Coronavirus containment: Choosing the least uncertain course
The coronavirus pandemic presents many uncertainties. The two most critical uncertainties are how many Americans will die from the disease and what effect draconian preventive measures will have on the nation. Of these two uncertainties, we have a much better handle the virus's mortality rate (which is low in absolute numbers) than we do on the social and economic effects of aggressive responses. Logic and reason suggest that mitigating the larger economic and societal uncertainties should take precedence over the known and manageable risk of the virus itself.
There's an additional argument that the impact of even a low-mortality disease like the coronavirus will wreck the medical system. But reducing strains on one aspect of the economy isn't sufficient justification for shutting down the rest it. That might convince pundits, politicians, and (quite naturally) health care providers, but not so much the population in general. People are primarily concerned about whether they or their loved ones are vulnerable to the virus, not whether there are sufficient ICU beds. And prioritizing one social need over others is a judgment call, not a necessary one.
The bottom line comes down to the balance between the disease's deadliness and the damage mitigating that number will do to the country overall. We roughly know the parameters of the coronavirus's deadliness but not what damage dramatic mitigation will do.

────

Actions to take →
1. Can you give the passage of the coronavirus containment essay that begins at the words "There's an additional" and stops after "mitigation will do.", changing "pundits" to "commentators"?
2. Can you carry the coronavirus containment essay forward from its final sentence?

(Dataset items)
────

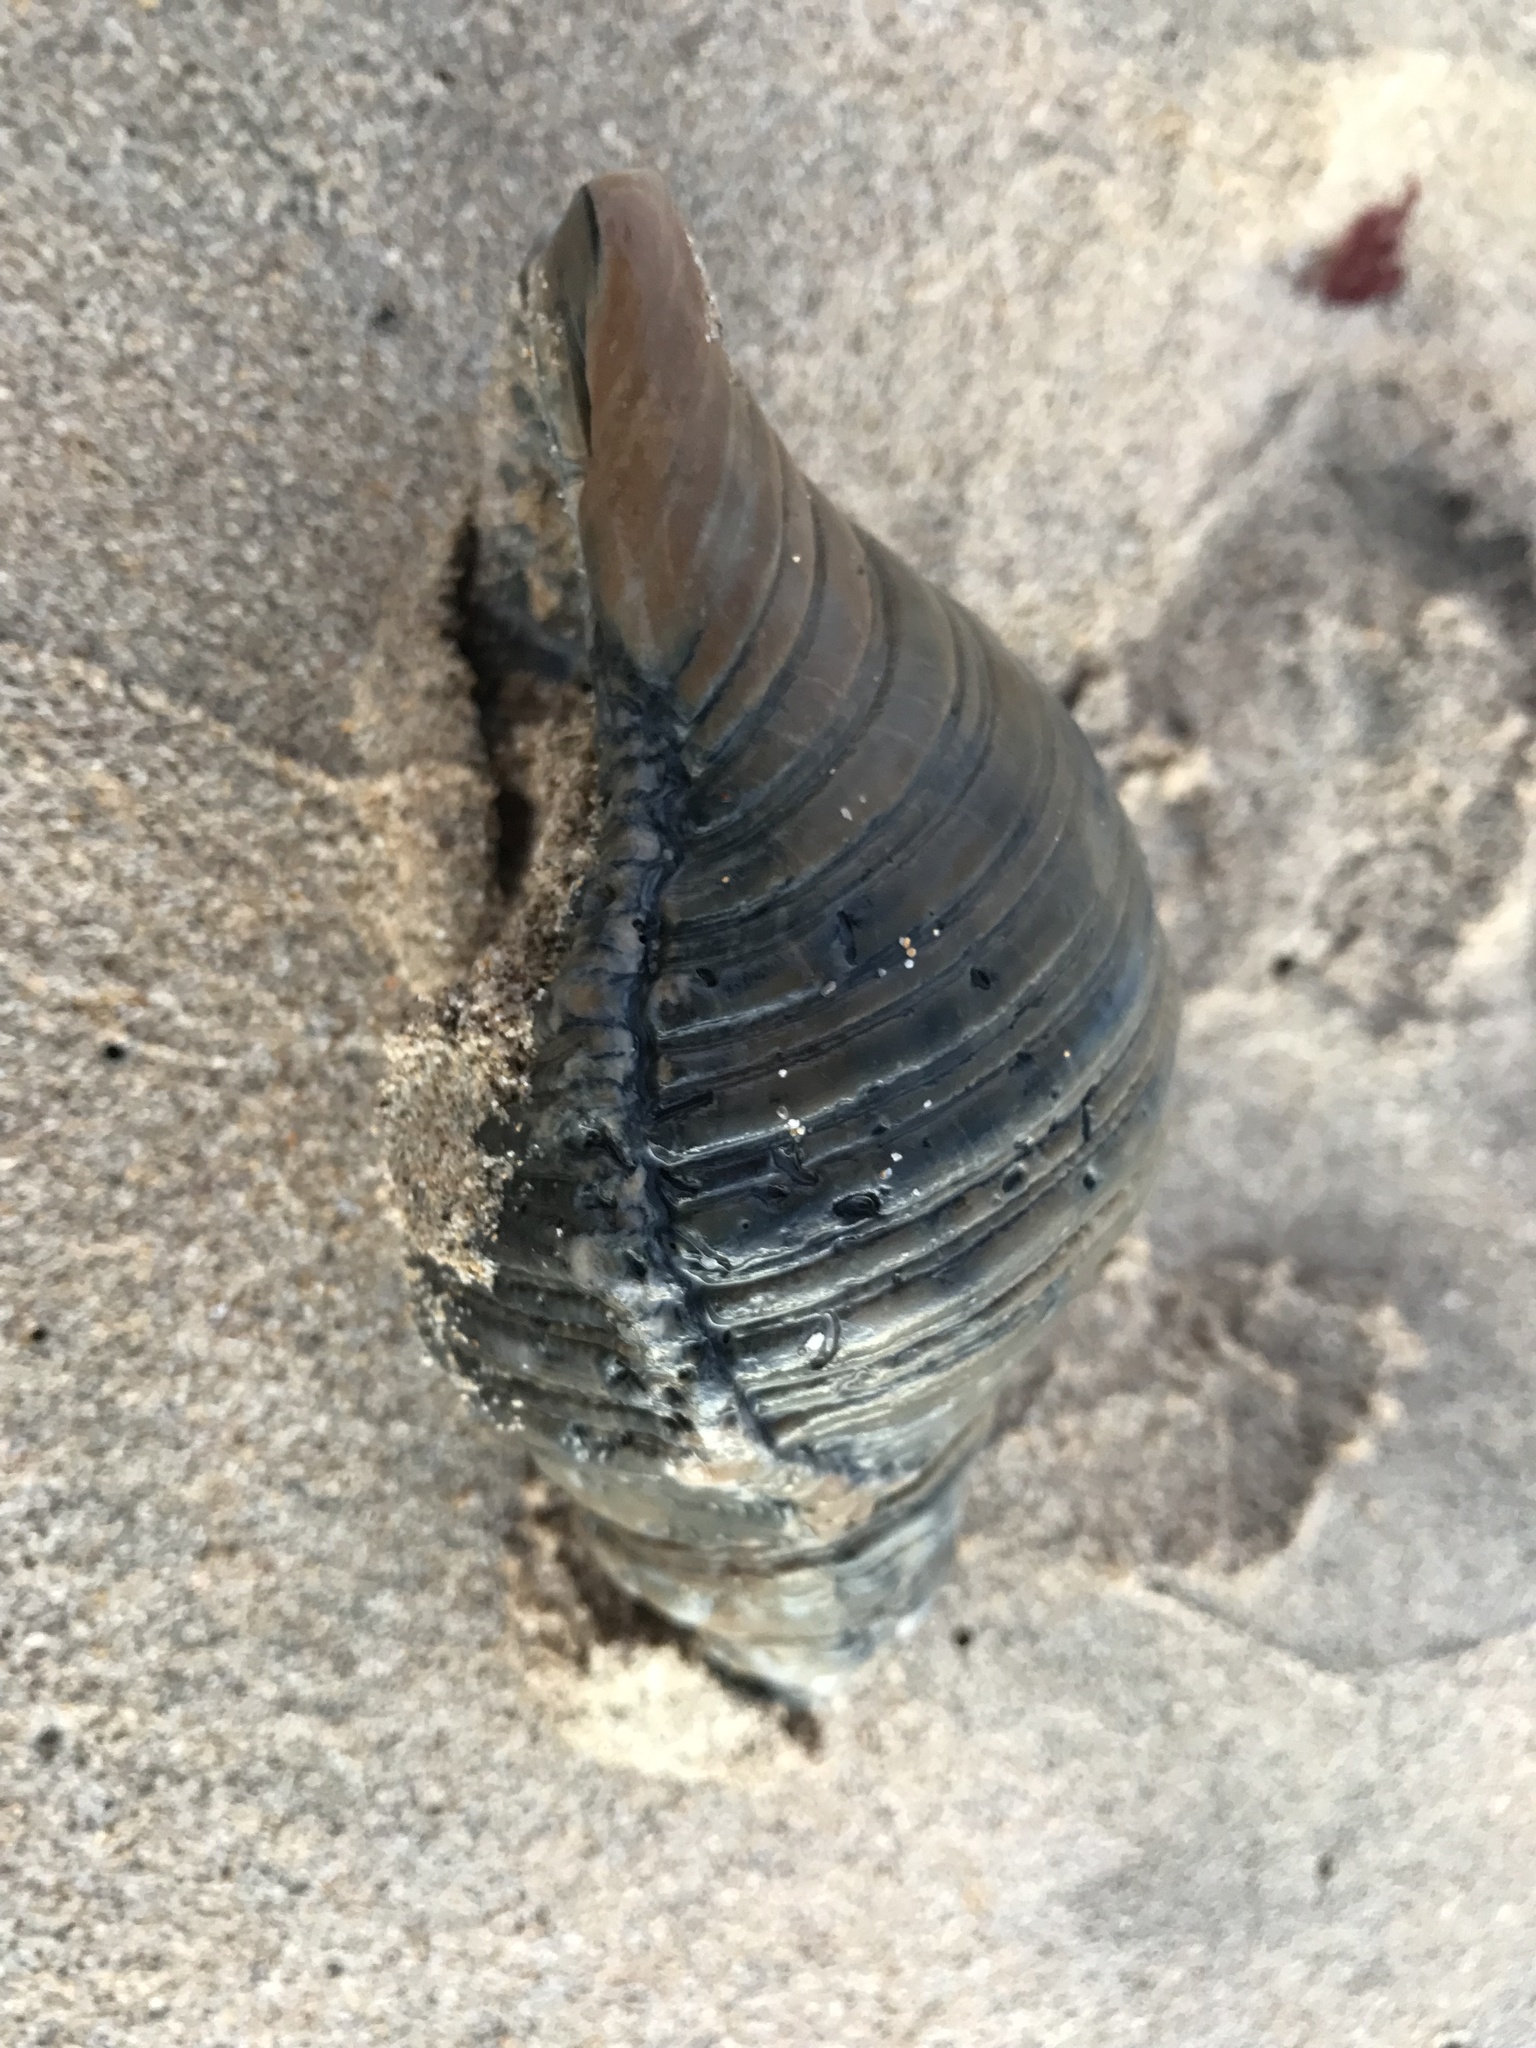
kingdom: Animalia
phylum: Mollusca
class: Gastropoda
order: Littorinimorpha
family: Cymatiidae
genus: Cabestana
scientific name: Cabestana spengleri
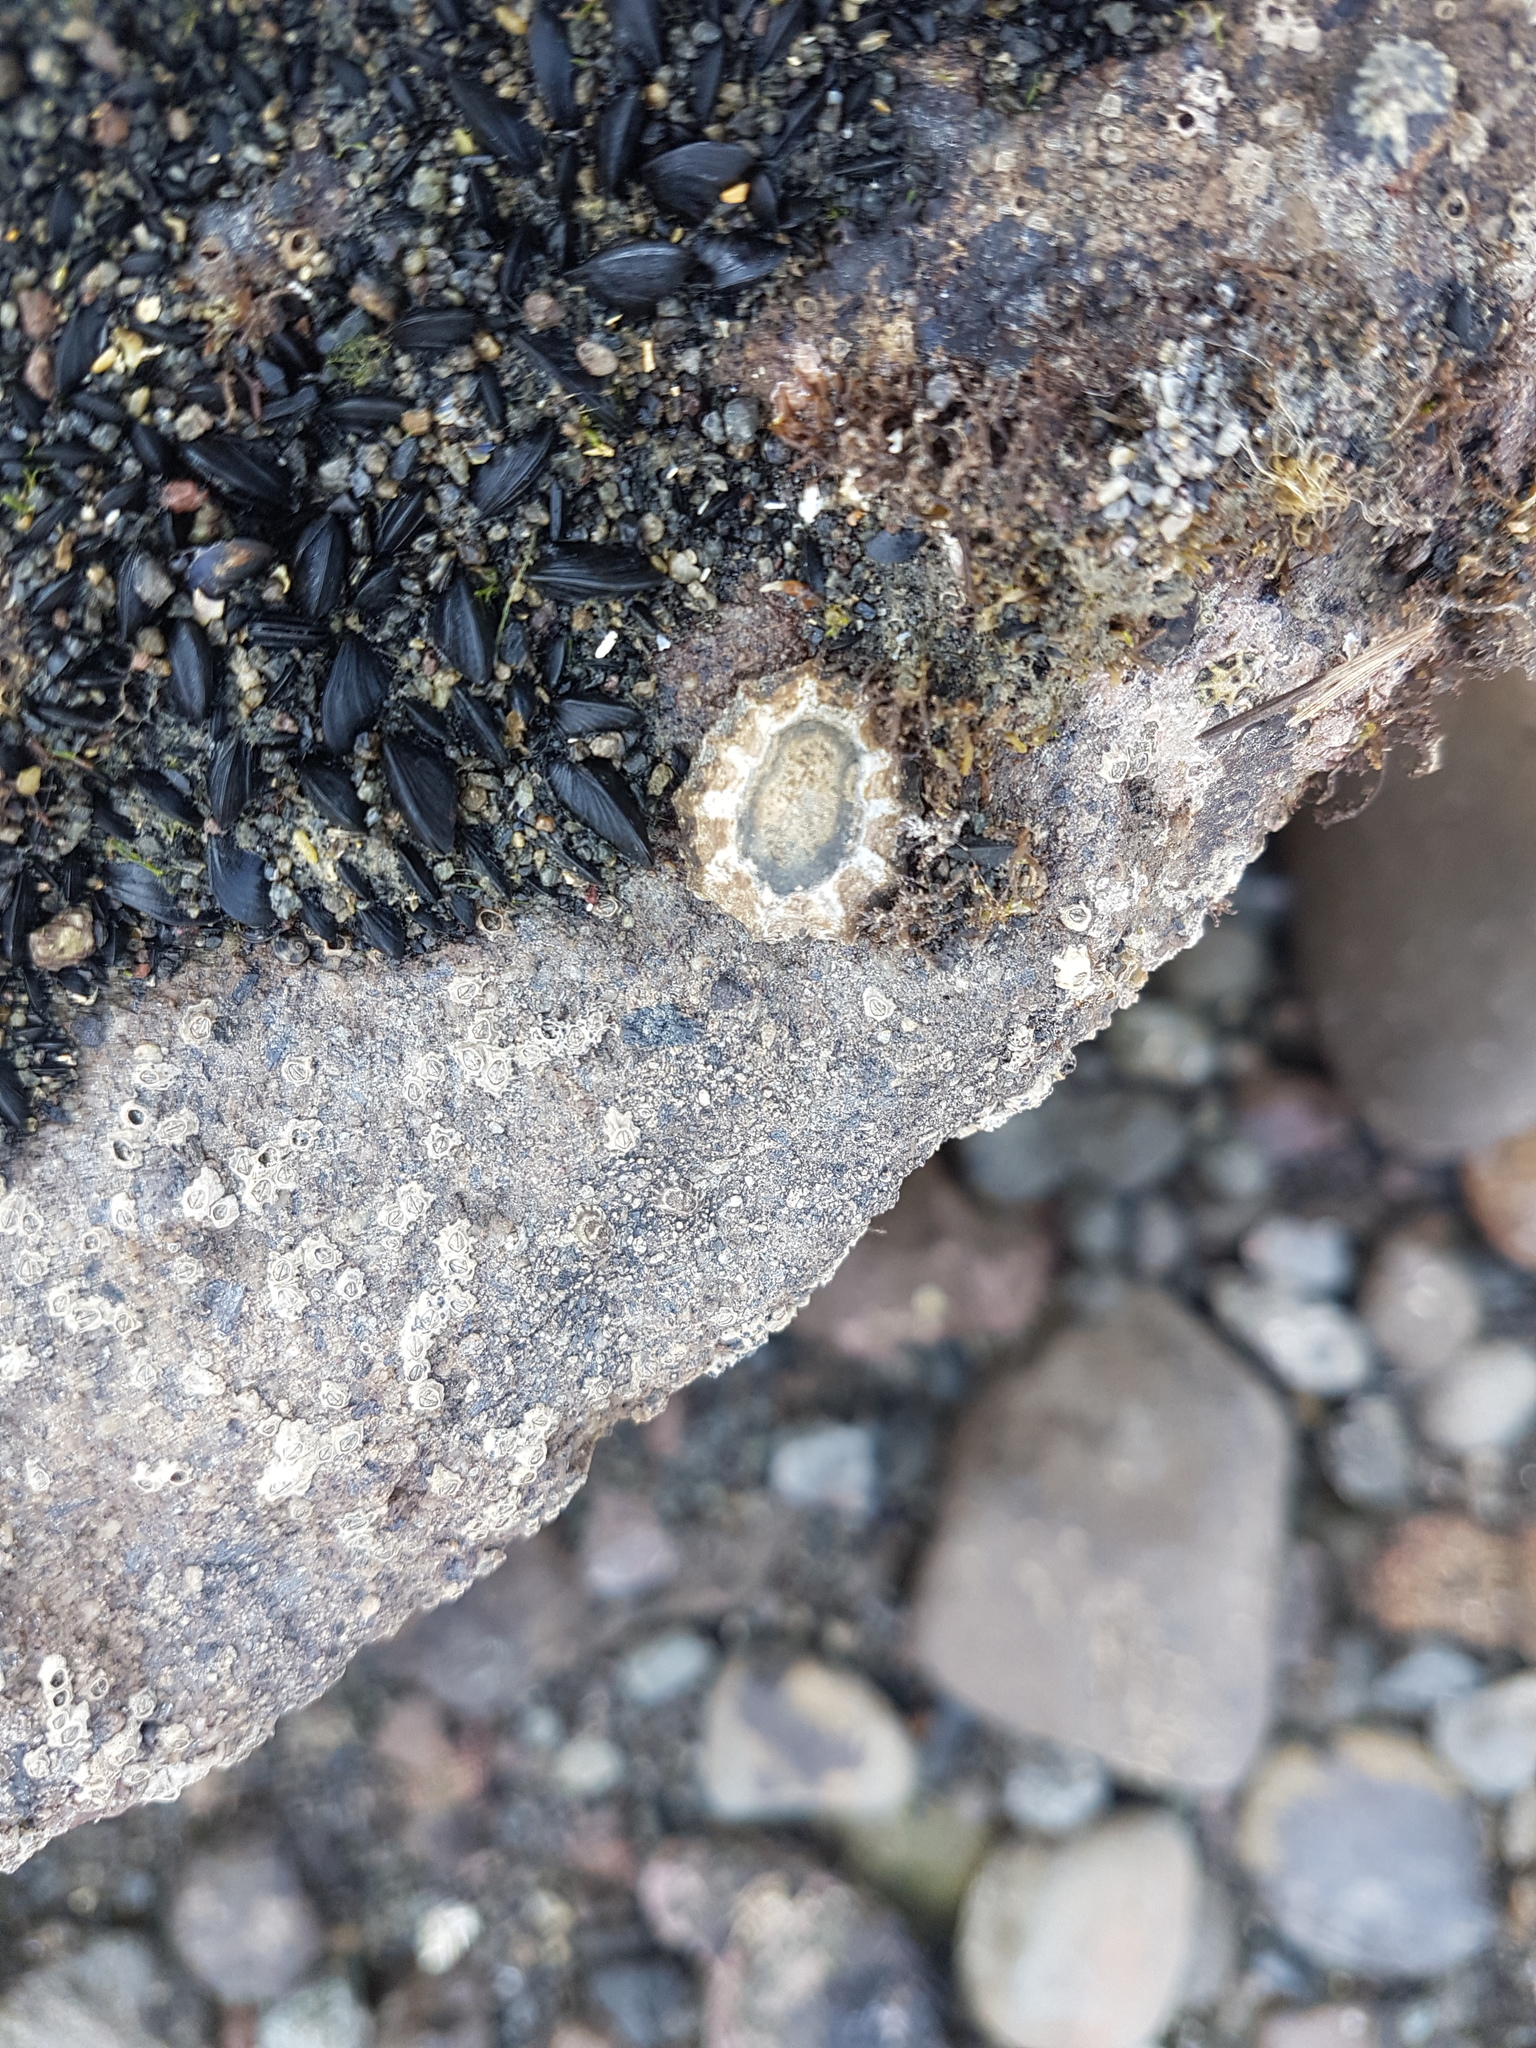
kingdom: Animalia
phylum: Mollusca
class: Gastropoda
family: Nacellidae
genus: Cellana
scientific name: Cellana ornata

────

Written answers →
1.
There's an additional argument that the impact of even a low-mortality disease like the coronavirus will wreck the medical system. But reducing strains on one aspect of the economy isn't sufficient justification for shutting down the rest it. That might convince commentators, politicians, and (quite naturally) health care providers, but not so much the population in general. People are primarily concerned about whether they or their loved ones are vulnerable to the virus, not whether there are sufficient ICU beds. And prioritizing one social need over others is a judgment call, not a necessary one.
The bottom line comes down to the balance between the disease's deadliness and the damage mitigating that number will do to the country overall. We roughly know the parameters of the coronavirus's deadliness but not what damage dramatic mitigation will do.

2.
Throughout the pandemic, we have been inundated with scare stories regarding the ominous "worst case" scenario. The most influential scenario upon which much American and European policy is based came from Dr. Neil Ferguson, a British academic who predicted up to 2.2 million American deaths in the worst case, 1.1 million in the best. These estimates assumed an uncontrolled spread. Whether due to mitigation efforts, uncertainty, or error, we can see that this prediction is clearly wrong. Several weeks into the outbreak (at this writing), the U.S. has 655 deaths. We are not going to reach anything like Ferguson's worst-case (or even best-case) scenario, or come close. No reasonable authority can credibly now make such a claim.
Currently, the most bruited new "worst case" scenario is Italy. A projection published March 19 noted that the Italian mortality rate was twice that of Hubei province in China (which had China's highest death rate). Extrapolating the Italian rate and relative populations, that translated into approximately 104,000 American deaths. Since that article, the Italian death rate appears to have increased, but even assuming we double the estimate, that presents an upper end of 208,000 deaths from the coronavirus in the U.S.
Using Italy as our worst-case example, those deaths would be among the already sick or elderly. The median age of Italian deaths is 80. Approximately, only 1% of fatalities have occurred in people under 50 in Italy. While sad, this population is always vulnerable to disease, is not active in the workforce, and is one for which societies traditionally accept high fatality rates.
Moreover, there really is no reason to believe that the U.S. will suffer anything like Italian losses. Italy's population is older than ours and smokes more. Italy is more densely populated and effectively had a huge pipeline of infected Chinese people entering the country at the start of the outbreak, which China is now actively trying to cover up. And the Italian death rate appears to be stabilizing and on the road to decline.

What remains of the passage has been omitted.